*What the task requires:* The output must contain exactly the lines from the top of the listing below through the line containing "right wrist: (791, 401)", and no pictures.

*Record extracts:*
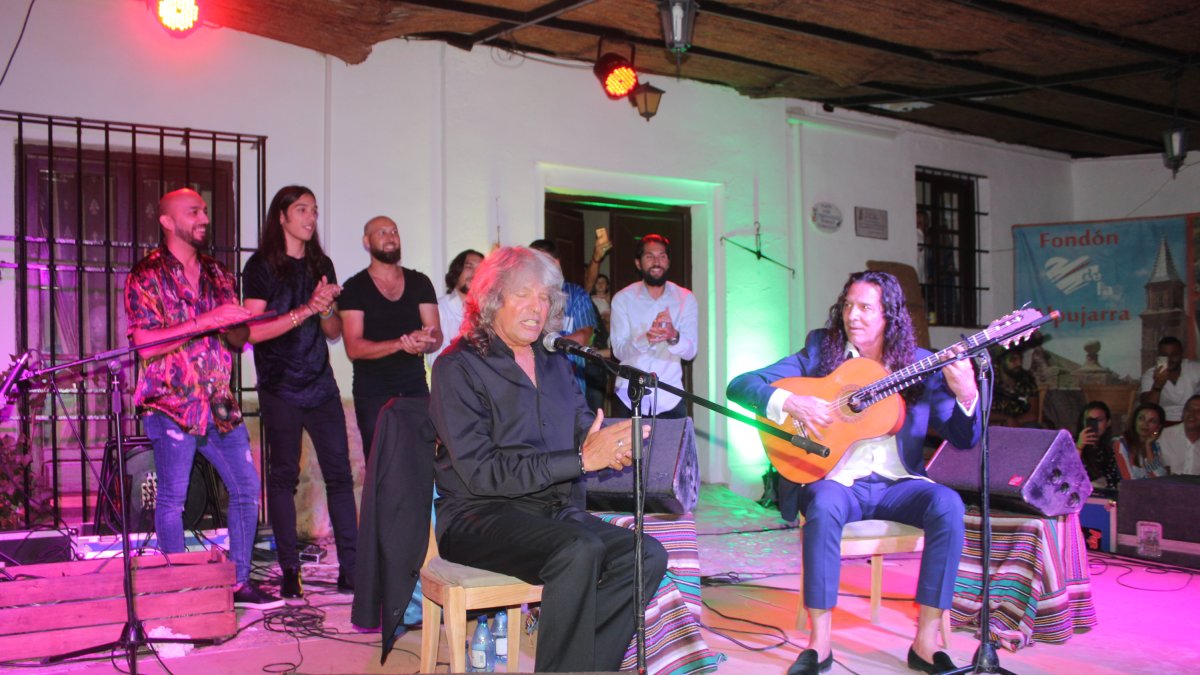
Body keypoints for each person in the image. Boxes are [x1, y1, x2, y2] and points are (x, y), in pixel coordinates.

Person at [727, 270, 980, 675]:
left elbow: (963, 436)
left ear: (889, 316)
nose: (853, 316)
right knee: (823, 505)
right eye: (848, 305)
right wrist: (791, 401)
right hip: (838, 483)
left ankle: (926, 643)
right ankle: (820, 644)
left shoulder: (919, 364)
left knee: (948, 505)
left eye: (865, 307)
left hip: (898, 483)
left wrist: (967, 393)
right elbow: (740, 385)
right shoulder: (820, 351)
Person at [429, 246, 667, 673]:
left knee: (645, 554)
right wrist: (581, 460)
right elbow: (482, 473)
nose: (536, 308)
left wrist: (611, 445)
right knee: (578, 550)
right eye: (523, 295)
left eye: (544, 299)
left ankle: (584, 666)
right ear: (493, 298)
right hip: (477, 516)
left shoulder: (554, 361)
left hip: (551, 512)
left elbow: (581, 424)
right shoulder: (457, 367)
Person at [124, 188, 282, 610]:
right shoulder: (146, 275)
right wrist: (207, 320)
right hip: (170, 403)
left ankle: (238, 581)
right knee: (173, 499)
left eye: (206, 210)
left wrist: (238, 324)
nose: (204, 217)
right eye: (193, 211)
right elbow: (146, 346)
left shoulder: (218, 273)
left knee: (247, 489)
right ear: (167, 221)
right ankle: (181, 590)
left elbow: (234, 340)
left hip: (217, 403)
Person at [242, 186, 358, 599]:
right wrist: (307, 308)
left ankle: (352, 569)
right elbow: (250, 332)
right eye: (302, 210)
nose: (311, 218)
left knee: (340, 477)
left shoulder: (320, 262)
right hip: (279, 386)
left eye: (315, 210)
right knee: (282, 478)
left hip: (321, 385)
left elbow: (332, 333)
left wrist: (326, 307)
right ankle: (290, 570)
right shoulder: (259, 267)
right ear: (282, 217)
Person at [338, 216, 441, 458]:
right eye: (381, 233)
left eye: (393, 231)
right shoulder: (354, 287)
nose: (390, 237)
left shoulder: (420, 282)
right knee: (380, 466)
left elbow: (435, 333)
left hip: (415, 388)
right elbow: (353, 348)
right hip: (374, 393)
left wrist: (426, 340)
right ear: (367, 241)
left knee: (421, 463)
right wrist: (399, 344)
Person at [610, 234, 698, 419]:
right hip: (629, 396)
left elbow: (690, 352)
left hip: (670, 397)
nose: (656, 262)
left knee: (673, 449)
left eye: (662, 256)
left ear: (668, 261)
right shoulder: (622, 299)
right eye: (650, 256)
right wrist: (647, 339)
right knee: (627, 449)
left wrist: (673, 335)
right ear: (638, 263)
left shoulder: (685, 299)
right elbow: (618, 351)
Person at [529, 239, 597, 396]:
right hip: (534, 386)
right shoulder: (526, 298)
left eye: (544, 263)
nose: (540, 270)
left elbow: (585, 335)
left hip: (571, 387)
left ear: (556, 263)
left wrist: (544, 347)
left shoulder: (576, 294)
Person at [427, 248, 483, 367]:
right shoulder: (439, 309)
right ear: (456, 272)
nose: (475, 274)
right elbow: (435, 360)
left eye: (481, 269)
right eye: (469, 266)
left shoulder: (490, 312)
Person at [1139, 336, 1200, 423]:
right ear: (1158, 356)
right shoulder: (1150, 375)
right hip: (1163, 421)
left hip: (1193, 421)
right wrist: (1157, 385)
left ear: (1181, 354)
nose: (1170, 359)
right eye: (1164, 356)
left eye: (1174, 355)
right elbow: (1147, 408)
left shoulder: (1195, 369)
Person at [1114, 403, 1169, 481]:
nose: (1145, 424)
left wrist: (1148, 447)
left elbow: (1160, 478)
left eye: (1152, 421)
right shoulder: (1121, 444)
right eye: (1141, 418)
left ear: (1158, 427)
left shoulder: (1155, 446)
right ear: (1135, 420)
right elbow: (1128, 481)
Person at [1075, 401, 1119, 489]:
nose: (1094, 425)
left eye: (1099, 420)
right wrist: (1079, 447)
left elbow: (1114, 479)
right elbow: (1068, 473)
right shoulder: (1070, 443)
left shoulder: (1110, 448)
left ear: (1108, 423)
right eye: (1090, 420)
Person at [991, 349, 1039, 426]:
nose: (1019, 363)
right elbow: (982, 414)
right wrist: (1006, 419)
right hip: (995, 427)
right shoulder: (988, 382)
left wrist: (1013, 422)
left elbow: (1033, 415)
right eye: (1013, 359)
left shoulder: (1026, 379)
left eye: (1020, 358)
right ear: (1001, 361)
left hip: (1021, 425)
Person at [1159, 395, 1200, 475]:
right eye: (1189, 409)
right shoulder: (1165, 435)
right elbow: (1152, 468)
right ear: (1182, 413)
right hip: (1168, 485)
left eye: (1198, 411)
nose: (1192, 414)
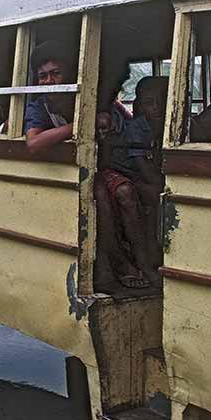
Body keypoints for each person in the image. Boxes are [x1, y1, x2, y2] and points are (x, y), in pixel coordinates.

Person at [94, 76, 168, 291]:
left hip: (137, 172)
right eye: (149, 103)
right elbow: (142, 169)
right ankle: (145, 258)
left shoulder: (158, 123)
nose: (156, 108)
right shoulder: (137, 127)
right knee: (151, 195)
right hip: (122, 171)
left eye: (160, 102)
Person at [24, 41, 77, 154]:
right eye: (43, 76)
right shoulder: (39, 106)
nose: (48, 81)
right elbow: (33, 143)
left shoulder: (84, 99)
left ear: (69, 75)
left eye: (56, 73)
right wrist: (83, 125)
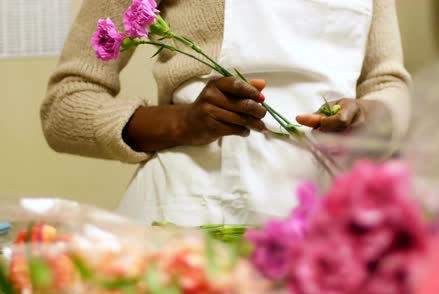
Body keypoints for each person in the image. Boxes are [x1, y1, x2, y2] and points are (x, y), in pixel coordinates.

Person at [41, 0, 411, 226]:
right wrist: (183, 122)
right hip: (188, 219)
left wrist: (371, 119)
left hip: (323, 221)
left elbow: (388, 82)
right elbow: (65, 107)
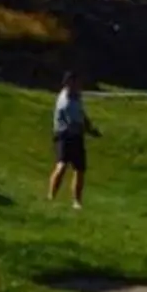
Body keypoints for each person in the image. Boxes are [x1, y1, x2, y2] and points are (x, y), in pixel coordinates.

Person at [47, 72, 99, 209]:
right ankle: (51, 196)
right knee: (62, 165)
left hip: (76, 136)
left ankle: (77, 201)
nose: (79, 85)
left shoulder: (77, 97)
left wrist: (90, 127)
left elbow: (81, 114)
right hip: (63, 135)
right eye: (76, 83)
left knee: (79, 169)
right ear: (69, 83)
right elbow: (74, 123)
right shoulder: (65, 101)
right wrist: (88, 130)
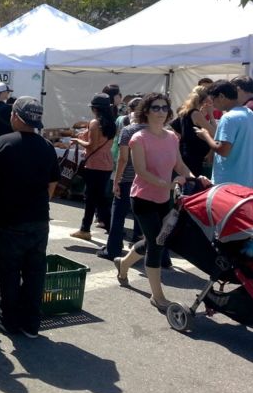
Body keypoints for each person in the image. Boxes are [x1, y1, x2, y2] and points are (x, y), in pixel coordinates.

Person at [114, 93, 207, 310]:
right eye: (155, 108)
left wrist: (195, 177)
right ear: (146, 111)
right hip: (142, 198)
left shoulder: (172, 137)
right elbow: (141, 171)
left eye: (164, 108)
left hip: (164, 199)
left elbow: (180, 165)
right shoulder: (139, 138)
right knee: (157, 244)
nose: (160, 112)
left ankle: (123, 263)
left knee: (152, 240)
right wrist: (166, 184)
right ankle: (157, 296)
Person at [0, 97, 60, 338]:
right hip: (38, 219)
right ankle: (31, 323)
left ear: (16, 116)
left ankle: (9, 319)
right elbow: (53, 183)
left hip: (10, 219)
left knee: (9, 271)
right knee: (35, 272)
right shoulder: (46, 146)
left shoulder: (4, 142)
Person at [98, 97, 145, 260]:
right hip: (147, 180)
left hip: (128, 178)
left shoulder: (129, 130)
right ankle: (153, 253)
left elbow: (123, 159)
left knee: (118, 215)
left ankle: (113, 249)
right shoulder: (158, 131)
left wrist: (116, 179)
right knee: (147, 218)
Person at [70, 93, 116, 240]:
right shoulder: (111, 123)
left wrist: (77, 141)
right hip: (107, 163)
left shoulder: (95, 123)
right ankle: (90, 228)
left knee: (93, 198)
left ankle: (89, 229)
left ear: (95, 109)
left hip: (95, 163)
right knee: (98, 198)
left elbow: (91, 145)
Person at [195, 80, 253, 187]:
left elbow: (223, 150)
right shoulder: (250, 114)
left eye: (213, 99)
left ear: (221, 96)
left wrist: (206, 136)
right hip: (247, 180)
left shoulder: (228, 117)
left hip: (228, 181)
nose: (212, 104)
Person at [171, 87, 216, 177]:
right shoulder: (196, 114)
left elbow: (174, 128)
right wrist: (211, 115)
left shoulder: (185, 111)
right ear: (205, 99)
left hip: (185, 153)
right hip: (195, 157)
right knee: (194, 185)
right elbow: (215, 132)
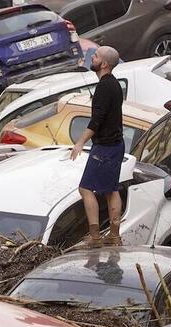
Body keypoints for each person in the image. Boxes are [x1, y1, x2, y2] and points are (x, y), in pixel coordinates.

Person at [71, 46, 124, 248]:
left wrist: (79, 143)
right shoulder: (115, 85)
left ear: (103, 64)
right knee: (111, 189)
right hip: (116, 144)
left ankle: (94, 238)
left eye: (95, 56)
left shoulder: (104, 87)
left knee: (85, 188)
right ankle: (114, 235)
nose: (91, 58)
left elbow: (96, 121)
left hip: (105, 146)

*Solution for this problem:*
Body keypoints for each person in the image. Boxes are [x1, y1, x2, y2] and points are (x, y), in pixel coordinates.

Person at [727, 270, 980, 675]:
left elbow: (963, 436)
left ear: (889, 316)
nose: (853, 316)
right knee: (823, 505)
right eye: (848, 305)
right wrist: (791, 401)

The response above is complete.